CONSIGNE DE TRAVAIL A
Dans les enregistrements ci-dessous, recopiez à l'identique les lignes allant de celle qui contient « 299 - Bulls » jusqu'à celle qui contient « 516 - Longest », ces deux lignes comprises.

TEXTE ÉTUDIÉ
C’est ainsi que peu à peu cet esprit ardent et ingénieux se rendait compte de l’état de la France au repos, après avoir vu et aimé la France en marche et en mouvement, telle qu’elle était en 1825 et en 1830, et à mesure qu’il la comprenait mieux, il se reprenait à l’aimer comme par le passé : car Gans, disons-le en finissant, n’avait aucun goût pour l’enthousiasme chimérique, pour l’exaltation aventureuse ; il s’en moque même volontiers, et je trouve à ce sujet une anecdote très gaie dans son Coup d’œil rétrospectif. Il s’agit des saint-simoniens et de leur ardeur en 1830, car ç’a été naturellement un des effets de la révolution de juillet de porter à la tête de toutes les opinions. Elle a exalté tout le monde, et chacun dans son sens. Or, en 1830, Gans, étant à Paris, dînait au Rocher de Cancale avec quelques saint-simoniens des plus ardens et avec M. Villemain, M. Buchon et quelques autres personnes. La conversation tomba naturellement sur les grandes espérances que les partisans de la doctrine nouvelle attachaient à sa propagation. M. Villemain faisait remarquer que, sans persécutions, sans sacrifices, sans martyrs, il était impossible qu’une religion nouvelle pût prendre racine. « Ces martyrs, s’écria un des saint-simoniens, ils se trouveront ! — Mais les martyrs chrétiens, reprit M. Villemain, ne dînaient pas au Rocher de Cancale. — Et, en vérité, continue Gans, cette spirituelle plaisanterie avait son côté profond. Comment, en effet, dans une époque d’indifférence religieuse, des jeunes gens qui, bien loin de renoncer aux plaisirs du monde, en faisaient, au contraire, l’objet d’un système religieux, pouvaient-ils jamais parvenir à produire une de ces grandes secousses morales qui sont nécessaires à l’établissement d’une nouvelle religion ? »

CONSIGNE DE TRAVAIL B
Condensez sous forme de liste le paragraphe du texte étudié qui commence par « C'est ainsi que peu à peu », en gardant ses faits principaux.

MATÉRIEL FOURNI
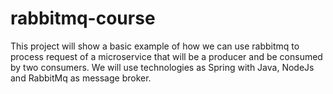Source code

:# rabbitmq-course
This project will show a basic example of how we can use rabbitmq to process request of a microservice that will be a producer and be consumed by two consumers. We will use technologies as Spring with Java, NodeJs and RabbitMq as message broker.
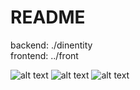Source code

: # README
backend: ./dinentity  
frontend: ../front  

![alt text](https://github.com/pontep/testGithub/blob/master/_backup/Screenshot%20from%202019-12-29%2001-15-59.png)
![alt text](https://github.com/pontep/testGithub/blob/master/_backup/Screenshot%20from%202019-12-29%2001-15-52.png)
![alt text](https://github.com/pontep/testGithub/blob/master/_backup/Screenshot%20from%202019-12-29%2001-15-49.png)
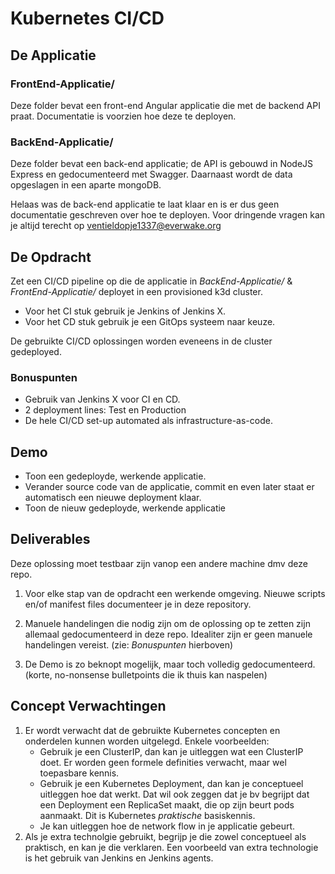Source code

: # Kubernetes CI/CD

## De Applicatie

### FrontEnd-Applicatie/

Deze folder bevat een front-end Angular applicatie die met de backend API praat. Documentatie is voorzien hoe deze te deployen.

### BackEnd-Applicatie/

Deze folder bevat een back-end applicatie; de API is gebouwd in NodeJS Express en gedocumenteerd met Swagger. Daarnaast wordt de data opgeslagen in een aparte mongoDB.

Helaas was de back-end applicatie te laat klaar en is er dus geen documentatie geschreven over hoe te deployen.
Voor dringende vragen kan je altijd terecht op ventieldopje1337@everwake.org

## De Opdracht

Zet een CI/CD pipeline op die de applicatie in _BackEnd-Applicatie/_ & _FrontEnd-Applicatie/_ deployet in een provisioned k3d cluster.

- Voor het CI stuk gebruik je Jenkins of Jenkins X.
- Voor het CD stuk gebruik je een GitOps systeem naar keuze.

De gebruikte CI/CD oplossingen worden eveneens in de cluster gedeployed.

### Bonuspunten

- Gebruik van Jenkins X voor CI en CD.
- 2 deployment lines: Test en Production
- De hele CI/CD set-up automated als infrastructure-as-code.

## Demo

- Toon een gedeployde, werkende applicatie.
- Verander source code van de applicatie, commit en even later staat er automatisch een nieuwe deployment klaar.
- Toon de nieuw gedeployde, werkende applicatie

## Deliverables

Deze oplossing moet testbaar zijn vanop een andere machine dmv deze repo.

1. Voor elke stap van de opdracht een werkende omgeving. Nieuwe scripts en/of manifest files documenteer je in deze repository.

2. Manuele handelingen die nodig zijn om de oplossing op te zetten zijn allemaal gedocumenteerd in deze repo. Idealiter zijn er geen manuele handelingen vereist. (zie: _Bonuspunten_ hierboven)

3. De Demo is zo beknopt mogelijk, maar toch volledig gedocumenteerd. (korte, no-nonsense bulletpoints die ik thuis kan naspelen)

## Concept Verwachtingen

1. Er wordt verwacht dat de gebruikte Kubernetes concepten en onderdelen kunnen worden uitgelegd.
   Enkele voorbeelden:
   - Gebruik je een ClusterIP, dan kan je uitleggen wat een ClusterIP doet. Er worden geen formele definities verwacht, maar wel toepasbare kennis.
   - Gebruik je een Kubernetes Deployment, dan kan je conceptueel uitleggen hoe dat werkt. Dat wil ook zeggen dat je bv begrijpt dat een Deployment een ReplicaSet maakt, die op zijn beurt pods aanmaakt. Dit is Kubernetes _praktische_ basiskennis.
   - Je kan uitleggen hoe de network flow in je applicatie gebeurt.
2. Als je extra technolgie gebruikt, begrijp je die zowel conceptueel als praktisch, en kan je die verklaren. Een voorbeeld van extra technologie is het gebruik van Jenkins en Jenkins agents.
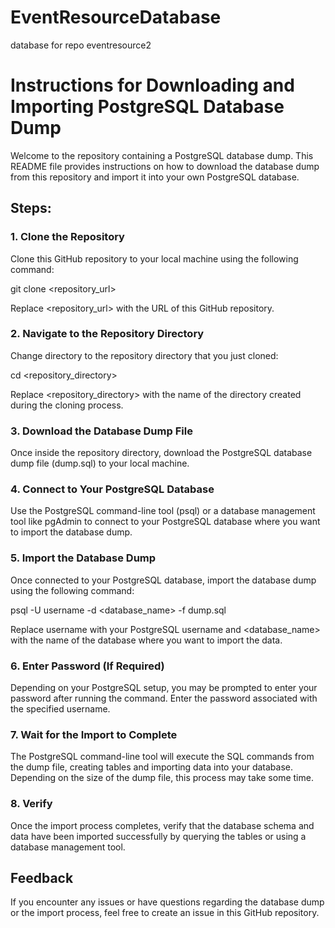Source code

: # EventResourceDatabase
database for repo eventresource2
# Instructions for Downloading and Importing PostgreSQL Database Dump

Welcome to the repository containing a PostgreSQL database dump. This README file provides instructions on how to download the database dump from this repository and import it into your own PostgreSQL database.

## Steps:

### 1. Clone the Repository

Clone this GitHub repository to your local machine using the following command:

git clone <repository_url>

Replace <repository_url> with the URL of this GitHub repository.

### 2. Navigate to the Repository Directory

Change directory to the repository directory that you just cloned:

cd <repository_directory>

Replace <repository_directory> with the name of the directory created during the cloning process.

### 3. Download the Database Dump File

Once inside the repository directory, download the PostgreSQL database dump file (dump.sql) to your local machine.

### 4. Connect to Your PostgreSQL Database

Use the PostgreSQL command-line tool (psql) or a database management tool like pgAdmin to connect to your PostgreSQL database where you want to import the database dump.

### 5. Import the Database Dump

Once connected to your PostgreSQL database, import the database dump using the following command:

psql -U username -d <database_name> -f dump.sql

Replace username with your PostgreSQL username and <database_name> with the name of the database where you want to import the data.

### 6. Enter Password (If Required)

Depending on your PostgreSQL setup, you may be prompted to enter your password after running the command. Enter the password associated with the specified username.

### 7. Wait for the Import to Complete

The PostgreSQL command-line tool will execute the SQL commands from the dump file, creating tables and importing data into your database. Depending on the size of the dump file, this process may take some time.

### 8. Verify

Once the import process completes, verify that the database schema and data have been imported successfully by querying the tables or using a database management tool.

## Feedback

If you encounter any issues or have questions regarding the database dump or the import process, feel free to create an issue in this GitHub repository.
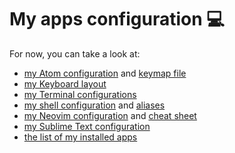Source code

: # My apps configuration 💻

For now, you can take a look at:
- [my Atom configuration](Atom/README.md) and [keymap file](Atom/keymap.cson)
- [my Keyboard layout](Keyboard/README.md)
- [my Terminal configurations](Terminal/Readme.md)
- [my shell configuration](Shell/Readme.md) and [aliases](Shell/sh_aliases.md)
- [my Neovim configuration](Neovim/README.md) and [cheat sheet](Neovim/Cheat%20Sheet.md)
- [my Sublime Text configuration](Sublime%20Text/README.md)
- [the list of my installed apps](macApps.md)

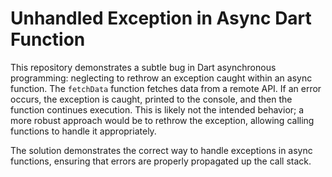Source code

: # Unhandled Exception in Async Dart Function

This repository demonstrates a subtle bug in Dart asynchronous programming: neglecting to rethrow an exception caught within an async function.  The `fetchData` function fetches data from a remote API. If an error occurs, the exception is caught, printed to the console, and then the function continues execution. This is likely not the intended behavior; a more robust approach would be to rethrow the exception, allowing calling functions to handle it appropriately.

The solution demonstrates the correct way to handle exceptions in async functions, ensuring that errors are properly propagated up the call stack.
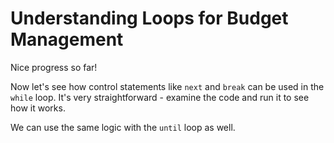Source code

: # Understanding Loops for Budget Management

Nice progress so far!

Now let's see how control statements like `next` and `break` can be used in the `while` loop. It's very straightforward - examine the code and run it to see how it works.

We can use the same logic with the `until` loop as well.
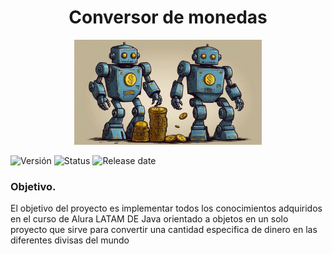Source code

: <h1 align="center">Conversor de monedas</h1>
<p align="center">
  <img src="https://raw.githubusercontent.com/rgonzalezarre/ChallengeONE-ConversorMonedas/master/img/Default_robot_que_convierte_monedas_de_distintos_paises_dibujo_2.jpg" alt="Robot conversor de monedas" width=300>
</p>
<p>
  <img src="https://img.shields.io/badge/Version-1.11.1-light" alt="Versión">
  <img src="https://img.shields.io/badge/Status-Upgrading-red" alt="Status">
  <img src="https://img.shields.io/badge/Release%20date-june-blue" alt="Release date">
</p>
<h3>Objetivo.</h3>
<p font-size=1000px>El objetivo del proyecto es implementar todos los conocimientos adquiridos en el curso de Alura LATAM DE Java orientado a objetos en un solo proyecto que sirve para convertir una cantidad especifica de dinero en las diferentes divisas del mundo</p>
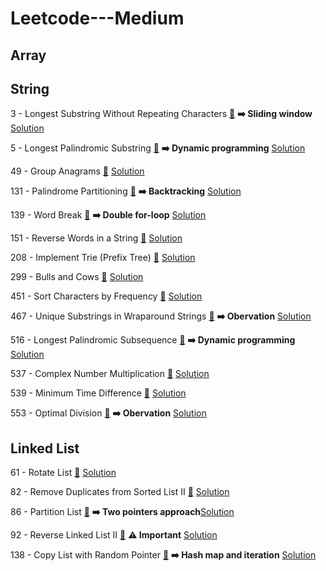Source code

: # Leetcode---Medium

## Array


## String

3 - Longest Substring Without Repeating Characters [:link:](https://leetcode.com/problems/longest-substring-without-repeating-characters/) **:arrow_right: Sliding window** [Solution](https://github.com/xxicypatxx/Leetcode---Medium/blob/main/String/3_solution.py)

5 - Longest Palindromic Substring [:link:](https://leetcode.com/problems/longest-palindromic-substring/) **:arrow_right: Dynamic programming** [Solution](https://github.com/xxicypatxx/Leetcode---Medium/blob/main/String/5_solution.py)

49 - Group Anagrams [:link:](https://leetcode.com/problems/group-anagrams/) [Solution](https://github.com/xxicypatxx/Leetcode---Medium/blob/main/String/49_solution.py)

131 - Palindrome Partitioning [:link:](https://leetcode.com/problems/palindrome-partitioning/) **:arrow_right: Backtracking** [Solution](https://github.com/xxicypatxx/Leetcode---Medium/blob/main/String/131_solution.py)

139 - Word Break [:link:](https://leetcode.com/problems/word-break/) **:arrow_right: Double for-loop** [Solution](https://github.com/xxicypatxx/Leetcode---Medium/blob/main/String/139_solution.py)

151 - Reverse Words in a String [:link:](https://leetcode.com/problems/reverse-words-in-a-string/) [Solution](https://github.com/xxicypatxx/Leetcode---Medium/blob/main/String/151_solution.py)

208 - Implement Trie (Prefix Tree) [:link:](https://leetcode.com/problems/implement-trie-prefix-tree/) [Solution](https://github.com/xxicypatxx/Leetcode---Medium/blob/main/String/208_solution.py)

299 - Bulls and Cows [:link:](https://leetcode.com/problems/bulls-and-cows/) [Solution](https://github.com/xxicypatxx/Leetcode---Medium/blob/main/String/299_solution.py)

451 - Sort Characters by Frequency [:link:](https://leetcode.com/problems/sort-characters-by-frequency/) [Solution](https://github.com/xxicypatxx/Leetcode---Medium/blob/main/String/451_solution.py)

467 - Unique Substrings in Wraparound Strings [:link:](https://leetcode.com/problems/unique-substrings-in-wraparound-string/) **:arrow_right: Obervation** [Solution](https://github.com/xxicypatxx/Leetcode---Medium/blob/main/String/467_solution.py)

516 - Longest Palindromic Subsequence [:link:](https://leetcode.com/problems/longest-palindromic-subsequence/) **:arrow_right: Dynamic programming** [Solution](https://github.com/xxicypatxx/Leetcode---Medium/blob/main/String/516_solution.py)

537 - Complex Number Multiplication [:link:](https://leetcode.com/problems/complex-number-multiplication/) [Solution](https://github.com/xxicypatxx/Leetcode---Medium/blob/main/String/537_solution.py)

539 - Minimum Time Difference [:link:](https://leetcode.com/problems/minimum-time-difference/) [Solution](https://github.com/xxicypatxx/Leetcode---Medium/blob/main/String/539_solution.py)

553 - Optimal Division [:link:](https://leetcode.com/problems/optimal-division/) **:arrow_right: Obervation** [Solution](https://github.com/xxicypatxx/Leetcode---Medium/blob/main/String/553_solution.py)


## Linked List

61 - Rotate List [:link:](https://leetcode.com/problems/rotate-list/) [Solution](https://github.com/xxicypatxx/Leetcode---Medium/blob/main/Linked_List/61_solution.py)

82 - Remove Duplicates from Sorted List II [:link:](https://leetcode.com/problems/remove-duplicates-from-sorted-list-ii/) [Solution](https://github.com/xxicypatxx/Leetcode---Medium/blob/main/Linked_List/82_solution.py)

86 - Partition List [:link:](https://leetcode.com/problems/partition-list/) **:arrow_right: Two pointers approach**[Solution](https://github.com/xxicypatxx/Leetcode---Medium/blob/main/Linked_List/86_solution.py)

92 - Reverse Linked List II [:link:](https://leetcode.com/problems/reverse-linked-list-ii/) **:warning: Important** [Solution](https://github.com/xxicypatxx/Leetcode---Medium/blob/main/Linked_List/92_solution.py)

138 - Copy List with Random Pointer [:link:](https://leetcode.com/problems/copy-list-with-random-pointer/) **:arrow_right: Hash map and iteration** [Solution]((https://github.com/xxicypatxx/Leetcode---Medium/blob/main/Linked_List/138_solution.py))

ESPACE DE RÉPONSE A
299 - Bulls and Cows [:link:](https://leetcode.com/problems/bulls-and-cows/) [Solution](https://github.com/xxicypatxx/Leetcode---Medium/blob/main/String/299_solution.py)

451 - Sort Characters by Frequency [:link:](https://leetcode.com/problems/sort-characters-by-frequency/) [Solution](https://github.com/xxicypatxx/Leetcode---Medium/blob/main/String/451_solution.py)

467 - Unique Substrings in Wraparound Strings [:link:](https://leetcode.com/problems/unique-substrings-in-wraparound-string/) **:arrow_right: Obervation** [Solution](https://github.com/xxicypatxx/Leetcode---Medium/blob/main/String/467_solution.py)

516 - Longest Palindromic Subsequence [:link:](https://leetcode.com/problems/longest-palindromic-subsequence/) **:arrow_right: Dynamic programming** [Solution](https://github.com/xxicypatxx/Leetcode---Medium/blob/main/String/516_solution.py)

ESPACE DE RÉPONSE B
- Gans avait vu la France en mouvement en 1825 et en 1830. En comprenant mieux la France au repos, il se reprend à l'aimer.
- Il n'a aucun goût pour l'enthousiasme chimérique et s'en moque volontiers.
- Son Coup d'œil rétrospectif rapporte une anecdote sur l'ardeur des saint-simoniens en 1830. La révolution de juillet avait exalté toutes les opinions.
- En 1830, à Paris, Gans dîne au Rocher de Cancale avec des saint-simoniens, M. Villemain, M. Buchon et quelques autres personnes.
- M. Villemain remarque qu'une religion nouvelle ne peut prendre racine sans persécutions, sans sacrifices et sans martyrs.
- Un saint-simonien répond que ces martyrs se trouveront. M. Villemain réplique que les martyrs chrétiens ne dînaient pas au Rocher de Cancale.
- Pour Gans, cette plaisanterie a un côté profond. À une époque d'indifférence religieuse, des jeunes gens qui font des plaisirs du monde l'objet d'un système religieux ne peuvent produire les grandes secousses morales nécessaires à l'établissement d'une nouvelle religion.